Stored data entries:
== Segment start ==
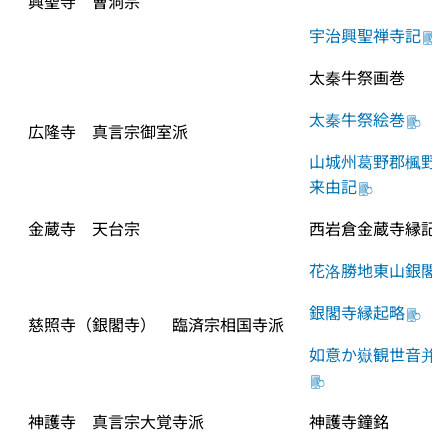
興聖寺　曹洞宗
宇治興聖禅寺記
太秦牛祭画巻
太秦牛祭絵巻
広隆寺　真言宗御室派
山城州葛野郡楓野
来由記
金蔵寺　天台宗
西岩倉金蔵寺縁記
花洛勝地東山銀閣
銀閣寺縁起略
慈照寺（銀閣寺）　臨済宗相国寺派
如意か嶽観世音并
神護寺　真言宗大覚寺派
神護寺鐘銘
== Segment end ==
» **Description of the task**
Restate the entries above word for word, and keep the pictures out.

» **Exercise output**
興聖寺　曹洞宗
宇治興聖禅寺記
太秦牛祭画巻
太秦牛祭絵巻
広隆寺　真言宗御室派
山城州葛野郡楓野
来由記
金蔵寺　天台宗
西岩倉金蔵寺縁記
花洛勝地東山銀閣
銀閣寺縁起略
慈照寺（銀閣寺）　臨済宗相国寺派
如意か嶽観世音并
神護寺　真言宗大覚寺派
神護寺鐘銘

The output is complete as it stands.